Hukum Penista Agama dan Ketahanan Nasional

Hukum Penista Agama dan Ketahanan Nasional

JURNALISLAM.COM – Negara memiliki tanggungjawab untuk menjaga kepentingan rasa keagamaan sebagai kepentingan hukum yang harus dilindungi. Kehidupan keagamaan yang kondusif serta terjaminnya tertib hukum merupakan satu kesatuan yang utuh. Apabila kepentingan agama diabaikan ketika terjadi penodaan, maka dikhawatirkan menjadi pembuka gerbang (starting point) timbulnya ancaman terhadap Ketahanan Nasional.

Penjelasan Umum Undang-Undang No.1/PNPS/1965 tentang Pencegahan Penyalahgunaan dan/atau Penodaan Agama menyebutkan Kewaspadaan Nasional atas berbagai keadaan yang memecah persatuan nasional, dimana penodaan agama dapat membahayakan persatuan bangsa dan negara.

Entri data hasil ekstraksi
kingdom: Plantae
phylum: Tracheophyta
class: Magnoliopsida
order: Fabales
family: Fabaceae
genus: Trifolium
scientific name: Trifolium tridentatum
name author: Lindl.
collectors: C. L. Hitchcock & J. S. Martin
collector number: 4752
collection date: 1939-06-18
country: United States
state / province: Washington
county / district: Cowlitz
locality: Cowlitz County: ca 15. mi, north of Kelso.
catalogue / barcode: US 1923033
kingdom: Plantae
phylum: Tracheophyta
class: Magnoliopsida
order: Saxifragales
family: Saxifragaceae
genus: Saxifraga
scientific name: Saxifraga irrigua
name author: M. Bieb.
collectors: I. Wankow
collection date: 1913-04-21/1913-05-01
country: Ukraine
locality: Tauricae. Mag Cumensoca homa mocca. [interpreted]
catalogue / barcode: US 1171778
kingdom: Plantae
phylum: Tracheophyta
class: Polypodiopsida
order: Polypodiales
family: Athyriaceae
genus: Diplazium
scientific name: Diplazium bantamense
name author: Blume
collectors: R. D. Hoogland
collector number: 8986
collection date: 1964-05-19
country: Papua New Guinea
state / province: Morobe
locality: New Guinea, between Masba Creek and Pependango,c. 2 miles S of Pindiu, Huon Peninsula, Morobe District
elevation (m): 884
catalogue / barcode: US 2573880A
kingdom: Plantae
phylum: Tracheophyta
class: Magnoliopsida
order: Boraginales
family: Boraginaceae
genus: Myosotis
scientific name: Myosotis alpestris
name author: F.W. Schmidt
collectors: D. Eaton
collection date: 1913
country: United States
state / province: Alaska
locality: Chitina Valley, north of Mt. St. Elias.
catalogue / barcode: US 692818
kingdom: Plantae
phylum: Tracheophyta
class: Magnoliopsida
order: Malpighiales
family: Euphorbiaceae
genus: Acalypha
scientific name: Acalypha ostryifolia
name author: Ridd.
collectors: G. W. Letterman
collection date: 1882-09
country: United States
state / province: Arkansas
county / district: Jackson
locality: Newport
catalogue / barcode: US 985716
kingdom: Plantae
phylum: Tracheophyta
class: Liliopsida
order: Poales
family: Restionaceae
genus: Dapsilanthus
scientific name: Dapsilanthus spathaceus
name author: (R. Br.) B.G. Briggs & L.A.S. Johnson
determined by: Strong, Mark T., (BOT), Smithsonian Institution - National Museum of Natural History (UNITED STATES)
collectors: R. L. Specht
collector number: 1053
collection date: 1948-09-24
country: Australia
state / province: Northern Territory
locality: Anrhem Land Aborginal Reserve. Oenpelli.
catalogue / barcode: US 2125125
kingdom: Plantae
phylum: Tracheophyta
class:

● Soal untuk Dikerjakan:
1. Salin kata demi kata bagian dari teks yang disediakan, mulai dari "JURNALISLAM.COM – Negara" dan terus hingga "bangsa dan negara.".
2. Menurut teks yang disediakan, undang-undang apa yang Penjelasan Umumnya menyebutkan Kewaspadaan Nasional?

● Jawaban yang Diharapkan:
1.
JURNALISLAM.COM – Negara memiliki tanggungjawab untuk menjaga kepentingan rasa keagamaan sebagai kepentingan hukum yang harus dilindungi. Kehidupan keagamaan yang kondusif serta terjaminnya tertib hukum merupakan satu kesatuan yang utuh. Apabila kepentingan agama diabaikan ketika terjadi penodaan, maka dikhawatirkan menjadi pembuka gerbang (starting point) timbulnya ancaman terhadap Ketahanan Nasional.

Penjelasan Umum Undang-Undang No.1/PNPS/1965 tentang Pencegahan Penyalahgunaan dan/atau Penodaan Agama menyebutkan Kewaspadaan Nasional atas berbagai keadaan yang memecah persatuan nasional, dimana penodaan agama dapat membahayakan persatuan bangsa dan negara.

2. Undang-Undang No.1/PNPS/1965 tentang Pencegahan Penyalahgunaan dan/atau Penodaan Agama.